Ini menandakan bahwa Pemerintah semakin agresif menambah utang untuk menutup defisit anggaran yang diperkirakan berada di kisaran 2,7% terhadap Produk Domestik Bruto (PDB) tahun ini.

“Padahal, pertumbuhan ULN swasta mengalami stagnasi dengan hanya tumbuh 1,3% sama dengan bulan sebelumnya,” jelas Bhima di Jakarta, Minggu (17/12).

Hal ini menandakan bahwa sektor swasta, menurut dia, masih belum berniat menambah kapasitas produksi atau pun untuk ekspansi.

Dari total ULN swasta itu, kata dia, sebanyak 77% ULN terkonsentrasi di empat sektor utama yakni keuangan, industri pengolahan, listrik, gas dan air bersih.

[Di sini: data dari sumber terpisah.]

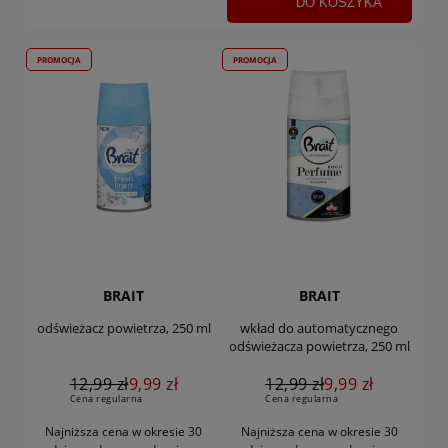
DO KOSZYKA
PROMOCJA
PROMOCJA
BRAIT
BRAIT
odświeżacz powietrza, 250 ml
wkład do automatycznego
odświeżacza powietrza, 250 ml
12,99 zł
9,99 zł
12,99 zł
9,99 zł
Cena regularna
Cena regularna
Najniższa cena w okresie 30
Najniższa cena w okresie 30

Ke empat sektor tersebut khususnya industri manufaktur masih tumbuh di bawah ekspektasi.

Bahkan, hal yang perlu diperhatikan dari ULN adalah peningkatan ULN jangka pendek lebih tinggi dari jangka panjang. Tercatat, ULN jangka pendek tumbuh 10,6% sementara ULN jangka panjang tumbuh 3,9%. Risiko missmatch akan menganggu likuiditas swasta maupun sektor publik dalam membayar ULN yang jatuh tempo.

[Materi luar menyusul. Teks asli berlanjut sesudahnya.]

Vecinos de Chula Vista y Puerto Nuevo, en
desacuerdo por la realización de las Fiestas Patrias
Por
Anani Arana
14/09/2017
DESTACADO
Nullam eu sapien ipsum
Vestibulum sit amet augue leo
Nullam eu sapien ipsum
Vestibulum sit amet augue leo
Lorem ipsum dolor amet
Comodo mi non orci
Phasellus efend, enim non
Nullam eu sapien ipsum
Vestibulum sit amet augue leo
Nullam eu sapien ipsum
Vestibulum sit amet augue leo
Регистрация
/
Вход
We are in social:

Bahkan, kata dia, risiko utang juga bisa dilihat dari DSR (debt to service ratio) yang merupakan rasio pembayaran utang terhadap kinerja ekspor. Ternyata per triwulan III-2017 angka DSR Tier 1 menyentuh 26,39%.

“Angka tersebut terus naik sejak awal tahun. Peningkatan DSR membuktikan bahwa utang yang ditarik tidak berkorelasi positif terhadap sektor produktif yakni ekspor tadi. Dibanding lima tahun lalu DSR masih tercatat 17,28%,” dia menjelaskan.

Dia menegaskan, hingga akhir tahun 2017 pertumbuhan ULN akan naik cukup signifikan dibanding tahun 2016 lalu. Pada bulan Desember penerbitan surat utang baru sebagai bentuk prefunding kebutuhan anggaran tahun depan akan menaikkan pertumbuhan ULN sektor publik.

“Pemerintah merealisasikan penjualan surat utang negara di awal Desember dalam denominasi dolar AS senilai total US$ 4 miliar atau setara Rp54 triliun dalam rangka prefunding. Ini jelas membahayakan, karena rasio ULN terhadap PDB diperkirakan menembus 35-36%,” pungkas dia.